### What is needed
Convert the entries from the line containing "DNOTENIE OBCHODU" to the line containing "сить каталог", both included, into a JSON list of strings with one string per line. Skip blank lines and leave the pictures out.

### Available data

= Beginning of Section =

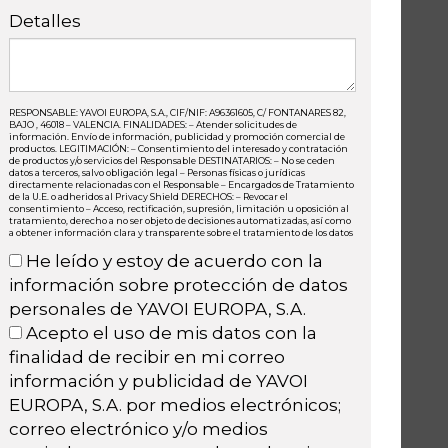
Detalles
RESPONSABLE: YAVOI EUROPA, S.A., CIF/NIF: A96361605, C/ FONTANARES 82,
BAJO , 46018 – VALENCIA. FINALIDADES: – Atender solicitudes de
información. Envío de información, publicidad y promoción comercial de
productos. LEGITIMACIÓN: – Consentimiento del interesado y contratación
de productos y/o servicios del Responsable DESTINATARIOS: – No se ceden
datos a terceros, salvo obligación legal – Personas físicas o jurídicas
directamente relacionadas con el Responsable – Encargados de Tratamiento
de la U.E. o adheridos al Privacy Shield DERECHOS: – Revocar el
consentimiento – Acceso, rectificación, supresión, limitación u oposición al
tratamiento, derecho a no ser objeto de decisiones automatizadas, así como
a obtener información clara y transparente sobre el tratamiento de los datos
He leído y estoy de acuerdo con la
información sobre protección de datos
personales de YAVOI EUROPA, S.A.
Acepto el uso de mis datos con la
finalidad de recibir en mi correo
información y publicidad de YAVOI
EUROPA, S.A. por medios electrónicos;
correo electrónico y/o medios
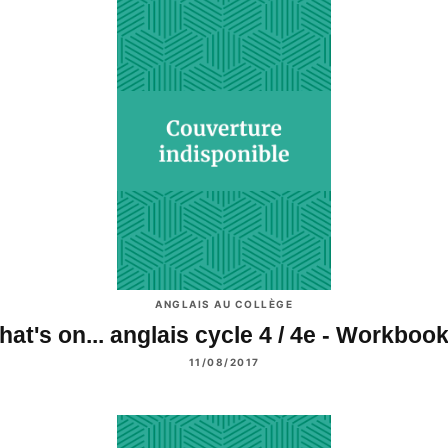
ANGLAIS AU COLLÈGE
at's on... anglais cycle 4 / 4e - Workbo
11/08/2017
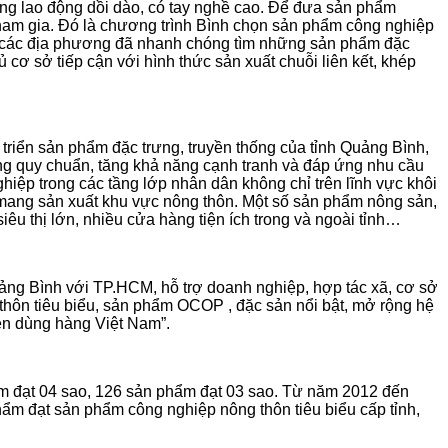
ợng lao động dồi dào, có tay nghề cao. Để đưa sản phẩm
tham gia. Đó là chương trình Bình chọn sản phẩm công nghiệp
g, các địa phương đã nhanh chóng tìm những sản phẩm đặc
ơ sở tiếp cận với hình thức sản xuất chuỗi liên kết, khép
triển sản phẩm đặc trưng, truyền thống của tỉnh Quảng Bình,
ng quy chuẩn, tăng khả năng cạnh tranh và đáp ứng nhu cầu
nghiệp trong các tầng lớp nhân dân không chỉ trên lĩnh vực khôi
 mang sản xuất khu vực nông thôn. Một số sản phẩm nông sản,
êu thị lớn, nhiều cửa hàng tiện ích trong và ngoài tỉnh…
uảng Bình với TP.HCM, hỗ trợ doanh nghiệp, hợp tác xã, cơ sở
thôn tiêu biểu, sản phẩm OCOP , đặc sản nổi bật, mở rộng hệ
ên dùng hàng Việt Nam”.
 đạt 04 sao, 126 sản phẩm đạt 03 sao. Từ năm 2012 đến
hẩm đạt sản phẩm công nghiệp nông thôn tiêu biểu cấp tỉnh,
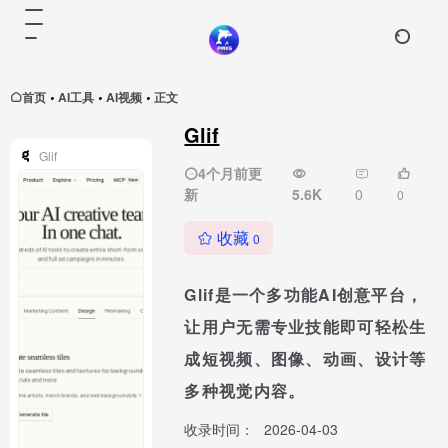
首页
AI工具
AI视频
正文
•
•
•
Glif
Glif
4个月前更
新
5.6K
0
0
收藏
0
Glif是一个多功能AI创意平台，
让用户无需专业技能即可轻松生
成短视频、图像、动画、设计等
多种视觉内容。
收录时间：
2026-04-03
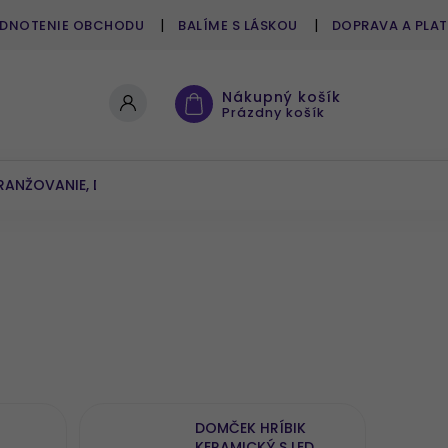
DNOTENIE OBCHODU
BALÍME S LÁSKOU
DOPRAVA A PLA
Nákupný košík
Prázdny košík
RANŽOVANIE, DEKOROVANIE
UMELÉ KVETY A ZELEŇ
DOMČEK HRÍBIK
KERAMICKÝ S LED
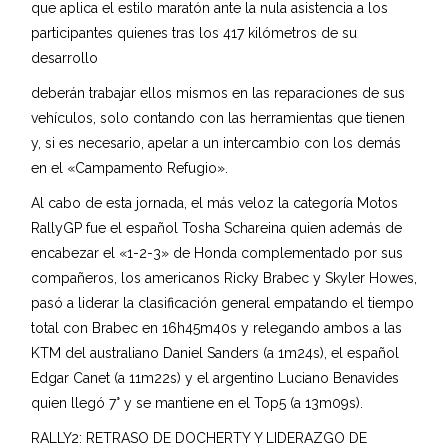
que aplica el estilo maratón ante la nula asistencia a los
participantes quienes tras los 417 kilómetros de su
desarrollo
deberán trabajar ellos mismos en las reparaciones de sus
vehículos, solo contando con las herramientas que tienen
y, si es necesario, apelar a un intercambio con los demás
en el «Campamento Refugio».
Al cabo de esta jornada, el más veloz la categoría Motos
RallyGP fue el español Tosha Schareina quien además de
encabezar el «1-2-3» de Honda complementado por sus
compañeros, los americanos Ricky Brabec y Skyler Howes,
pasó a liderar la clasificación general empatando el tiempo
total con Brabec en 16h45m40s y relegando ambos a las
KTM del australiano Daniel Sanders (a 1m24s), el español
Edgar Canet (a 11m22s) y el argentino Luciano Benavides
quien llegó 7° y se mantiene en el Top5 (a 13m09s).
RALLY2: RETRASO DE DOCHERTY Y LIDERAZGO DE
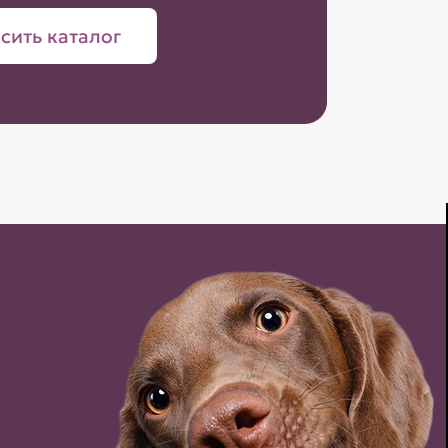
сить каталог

= End of Section =
= Beginning of Section =

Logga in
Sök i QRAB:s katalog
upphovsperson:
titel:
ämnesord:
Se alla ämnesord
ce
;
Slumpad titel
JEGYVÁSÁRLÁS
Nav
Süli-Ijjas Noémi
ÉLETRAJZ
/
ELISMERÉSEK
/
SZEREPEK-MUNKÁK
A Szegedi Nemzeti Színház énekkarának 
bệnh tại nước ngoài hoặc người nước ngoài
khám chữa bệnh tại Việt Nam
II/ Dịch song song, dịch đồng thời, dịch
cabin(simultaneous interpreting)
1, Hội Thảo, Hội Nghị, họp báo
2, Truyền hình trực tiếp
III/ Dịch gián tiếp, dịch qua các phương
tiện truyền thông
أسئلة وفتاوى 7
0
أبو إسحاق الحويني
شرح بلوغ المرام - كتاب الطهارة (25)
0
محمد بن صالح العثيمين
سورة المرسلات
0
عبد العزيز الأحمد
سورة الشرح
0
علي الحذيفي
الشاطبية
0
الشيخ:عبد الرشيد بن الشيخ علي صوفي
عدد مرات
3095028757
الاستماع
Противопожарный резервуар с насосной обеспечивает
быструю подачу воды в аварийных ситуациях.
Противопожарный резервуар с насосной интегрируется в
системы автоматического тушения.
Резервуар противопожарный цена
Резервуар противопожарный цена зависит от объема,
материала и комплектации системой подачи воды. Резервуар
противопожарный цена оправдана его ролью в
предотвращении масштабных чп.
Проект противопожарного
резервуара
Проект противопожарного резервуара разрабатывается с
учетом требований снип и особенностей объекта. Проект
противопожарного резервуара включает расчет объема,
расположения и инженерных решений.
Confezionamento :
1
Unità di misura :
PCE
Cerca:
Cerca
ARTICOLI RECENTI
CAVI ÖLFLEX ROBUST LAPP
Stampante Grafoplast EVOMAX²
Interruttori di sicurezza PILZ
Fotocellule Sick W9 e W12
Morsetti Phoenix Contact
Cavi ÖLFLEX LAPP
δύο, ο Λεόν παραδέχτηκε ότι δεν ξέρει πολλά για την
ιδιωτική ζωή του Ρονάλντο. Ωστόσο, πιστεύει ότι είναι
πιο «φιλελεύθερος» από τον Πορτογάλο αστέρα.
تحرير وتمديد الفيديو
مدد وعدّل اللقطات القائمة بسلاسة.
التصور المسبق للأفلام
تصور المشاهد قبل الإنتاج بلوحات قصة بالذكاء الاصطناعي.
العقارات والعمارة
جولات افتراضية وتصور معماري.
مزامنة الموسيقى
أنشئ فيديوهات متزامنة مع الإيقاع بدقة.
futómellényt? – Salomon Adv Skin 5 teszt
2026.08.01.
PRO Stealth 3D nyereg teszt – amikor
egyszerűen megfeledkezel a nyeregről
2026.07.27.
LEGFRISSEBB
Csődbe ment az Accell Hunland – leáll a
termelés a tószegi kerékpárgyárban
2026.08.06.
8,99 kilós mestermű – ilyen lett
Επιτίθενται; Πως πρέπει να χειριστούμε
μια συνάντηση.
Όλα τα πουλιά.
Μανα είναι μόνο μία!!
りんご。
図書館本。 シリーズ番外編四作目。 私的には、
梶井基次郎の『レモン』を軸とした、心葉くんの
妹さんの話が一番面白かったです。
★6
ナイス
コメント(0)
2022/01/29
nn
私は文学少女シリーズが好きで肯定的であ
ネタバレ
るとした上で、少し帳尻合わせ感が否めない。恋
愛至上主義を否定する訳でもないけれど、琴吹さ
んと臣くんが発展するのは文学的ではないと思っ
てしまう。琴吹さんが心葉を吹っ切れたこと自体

= End of Section =

### Problem solution
[
  "DNOTENIE OBCHODU",
  "BALÍME S LÁSKOU",
  "DOPRAVA A PLA",
  "Nákupný košík",
  "Prázdny košík",
  "RANŽOVANIE, DEKOROVANIE",
  "UMELÉ KVETY A ZELEŇ",
  "DOMČEK HRÍBIK",
  "KERAMICKÝ S LED",
  "que aplica el estilo maratón ante la nula asistencia a los",
  "participantes quienes tras los 417 kilómetros de su",
  "desarrollo",
  "deberán trabajar ellos mismos en las reparaciones de sus",
  "vehículos, solo contando con las herramientas que tienen",
  "y, si es necesario, apelar a un intercambio con los demás",
  "en el «Campamento Refugio».",
  "Al cabo de esta jornada, el más veloz la categoría Motos",
  "RallyGP fue el español Tosha Schareina quien además de",
  "encabezar el «1-2-3» de Honda complementado por sus",
  "compañeros, los americanos Ricky Brabec y Skyler Howes,",
  "pasó a liderar la clasificación general empatando el tiempo",
  "total con Brabec en 16h45m40s y relegando ambos a las",
  "KTM del australiano Daniel Sanders (a 1m24s), el español",
  "Edgar Canet (a 11m22s) y el argentino Luciano Benavides",
  "quien llegó 7° y se mantiene en el Top5 (a 13m09s).",
  "RALLY2: RETRASO DE DOCHERTY Y LIDERAZGO DE",
  "сить каталог"
]